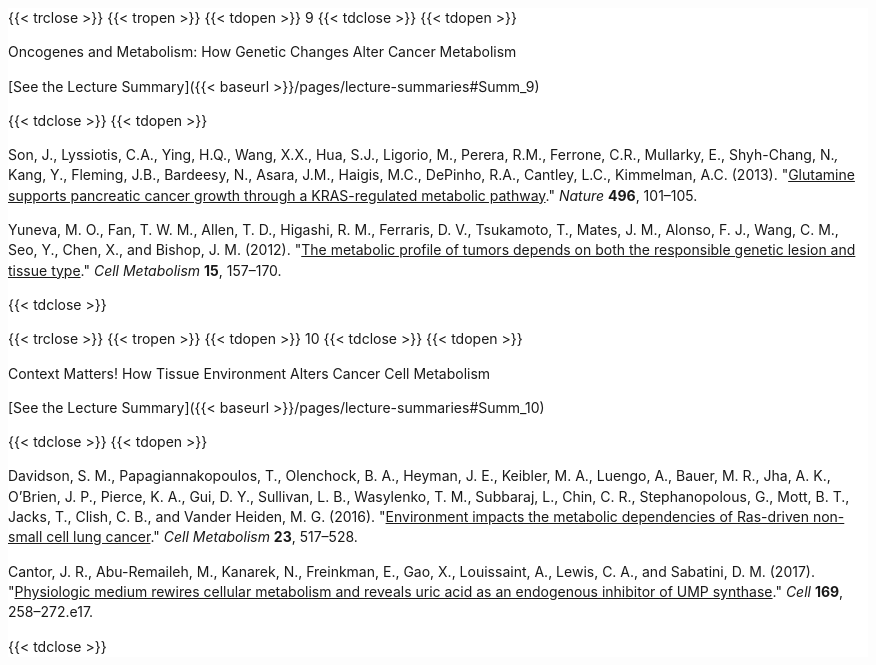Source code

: {{< trclose >}}
{{< tropen >}}
{{< tdopen >}}
9
{{< tdclose >}}
{{< tdopen >}}


Oncogenes and Metabolism: How Genetic Changes Alter Cancer Metabolism

[See the Lecture Summary]({{< baseurl >}}/pages/lecture-summaries#Summ_9)


{{< tdclose >}}
{{< tdopen >}}


Son, J., Lyssiotis, C.A., Ying, H.Q., Wang, X.X., Hua, S.J., Ligorio, M., Perera, R.M., Ferrone, C.R., Mullarky, E., Shyh-Chang, N._,_ Kang, Y., Fleming, J.B., Bardeesy, N., Asara, J.M., Haigis, M.C., DePinho, R.A., Cantley, L.C., Kimmelman, A.C. (2013). "[Glutamine supports pancreatic cancer growth through a KRAS-regulated metabolic pathway](https://www.nature.com/articles/nature12040)." _Nature_ **496**, 101–105.

Yuneva, M. O., Fan, T. W. M., Allen, T. D., Higashi, R. M., Ferraris, D. V., Tsukamoto, T., Mates, J. M., Alonso, F. J., Wang, C. M., Seo, Y., Chen, X., and Bishop, J. M. (2012). "[The metabolic profile of tumors depends on both the responsible genetic lesion and tissue type](http://europepmc.org/articles/pmc3282107)." _Cell Metabolism_ **15**, 157–170.


{{< tdclose >}}

{{< trclose >}}
{{< tropen >}}
{{< tdopen >}}
10
{{< tdclose >}}
{{< tdopen >}}


Context Matters! How Tissue Environment Alters Cancer Cell Metabolism

[See the Lecture Summary]({{< baseurl >}}/pages/lecture-summaries#Summ_10)


{{< tdclose >}}
{{< tdopen >}}


Davidson, S. M., Papagiannakopoulos, T., Olenchock, B. A., Heyman, J. E., Keibler, M. A., Luengo, A., Bauer, M. R., Jha, A. K., O’Brien, J. P., Pierce, K. A., Gui, D. Y., Sullivan, L. B., Wasylenko, T. M., Subbaraj, L., Chin, C. R., Stephanopolous, G., Mott, B. T., Jacks, T., Clish, C. B., and Vander Heiden, M. G. (2016). "[Environment impacts the metabolic dependencies of Ras-driven non-small cell lung cancer](https://www.ncbi.nlm.nih.gov/pubmed/26853747)." _Cell Metabolism_ **23**, 517–528.

Cantor, J. R., Abu-Remaileh, M., Kanarek, N., Freinkman, E., Gao, X., Louissaint, A., Lewis, C. A., and Sabatini, D. M. (2017). "[Physiologic medium rewires cellular metabolism and reveals uric acid as an endogenous inhibitor of UMP synthase](https://www.ncbi.nlm.nih.gov/pmc/articles/PMC5421364/)." _Cell_ **169**, 258–272.e17.


{{< tdclose >}}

◆ Your instructions
Leaving out the pictures, output the listing above exactly as given.

◆ Finished exercise
Source code

: {{< trclose >}}
{{< tropen >}}
{{< tdopen >}}
9
{{< tdclose >}}
{{< tdopen >}}


Oncogenes and Metabolism: How Genetic Changes Alter Cancer Metabolism

[See the Lecture Summary]({{< baseurl >}}/pages/lecture-summaries#Summ_9)


{{< tdclose >}}
{{< tdopen >}}


Son, J., Lyssiotis, C.A., Ying, H.Q., Wang, X.X., Hua, S.J., Ligorio, M., Perera, R.M., Ferrone, C.R., Mullarky, E., Shyh-Chang, N._,_ Kang, Y., Fleming, J.B., Bardeesy, N., Asara, J.M., Haigis, M.C., DePinho, R.A., Cantley, L.C., Kimmelman, A.C. (2013). "[Glutamine supports pancreatic cancer growth through a KRAS-regulated metabolic pathway](https://www.nature.com/articles/nature12040)." _Nature_ **496**, 101–105.

Yuneva, M. O., Fan, T. W. M., Allen, T. D., Higashi, R. M., Ferraris, D. V., Tsukamoto, T., Mates, J. M., Alonso, F. J., Wang, C. M., Seo, Y., Chen, X., and Bishop, J. M. (2012). "[The metabolic profile of tumors depends on both the responsible genetic lesion and tissue type](http://europepmc.org/articles/pmc3282107)." _Cell Metabolism_ **15**, 157–170.


{{< tdclose >}}

{{< trclose >}}
{{< tropen >}}
{{< tdopen >}}
10
{{< tdclose >}}
{{< tdopen >}}


Context Matters! How Tissue Environment Alters Cancer Cell Metabolism

[See the Lecture Summary]({{< baseurl >}}/pages/lecture-summaries#Summ_10)


{{< tdclose >}}
{{< tdopen >}}


Davidson, S. M., Papagiannakopoulos, T., Olenchock, B. A., Heyman, J. E., Keibler, M. A., Luengo, A., Bauer, M. R., Jha, A. K., O’Brien, J. P., Pierce, K. A., Gui, D. Y., Sullivan, L. B., Wasylenko, T. M., Subbaraj, L., Chin, C. R., Stephanopolous, G., Mott, B. T., Jacks, T., Clish, C. B., and Vander Heiden, M. G. (2016). "[Environment impacts the metabolic dependencies of Ras-driven non-small cell lung cancer](https://www.ncbi.nlm.nih.gov/pubmed/26853747)." _Cell Metabolism_ **23**, 517–528.

Cantor, J. R., Abu-Remaileh, M., Kanarek, N., Freinkman, E., Gao, X., Louissaint, A., Lewis, C. A., and Sabatini, D. M. (2017). "[Physiologic medium rewires cellular metabolism and reveals uric acid as an endogenous inhibitor of UMP synthase](https://www.ncbi.nlm.nih.gov/pmc/articles/PMC5421364/)." _Cell_ **169**, 258–272.e17.


{{< tdclose >}}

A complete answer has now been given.